Catterall fostered many traditions in his lab, his former trainees say, including annual backpacking trips, barbecues, Christmas parties and impromptu ski days when Seattle had a rare bout of good weather. He also frequently took lab members sailing on his yacht, “The Telson,” named after the zoology term for a scorpion stinger—an homage to his early studies using scorpion toxin. The spinnaker sail had a scorpion on it. His other hobbies included swimming, traveling, reading and attending the opera and orchestral concerts with his wife, Tina.

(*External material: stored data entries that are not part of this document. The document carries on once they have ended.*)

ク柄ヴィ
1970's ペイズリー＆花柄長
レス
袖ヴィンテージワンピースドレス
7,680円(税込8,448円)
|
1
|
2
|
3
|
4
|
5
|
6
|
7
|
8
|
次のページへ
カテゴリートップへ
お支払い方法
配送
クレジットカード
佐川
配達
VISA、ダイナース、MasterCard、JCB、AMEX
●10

He threw a going-away party for each departing trainee, Han and Lee say, and presented them with a poster of the Seattle skyline, signed by everyone in the lab. Catterall always signed above the Space Needle. Han and Lee say their framed posters still hang in a prominent spot in their offices.
Many of his former students say they modeled aspects of their own lab and leadership style on things they learned from Catterall, and that they relied on him as a resource for scientific troubleshooting as well as salary negotiations and other early-career challenges.
“He created a community,” Lee says. “A lot of the postdocs that I was in the lab with, they’re my closest friends today.”
Catterall died unexpectedly while snorkeling in the Philippines. The previous day, he had given a talk at the International Calcium Channel Meeting in Boracay, on the regulation of calcium channels in the heart. He is survived by his wife and two children.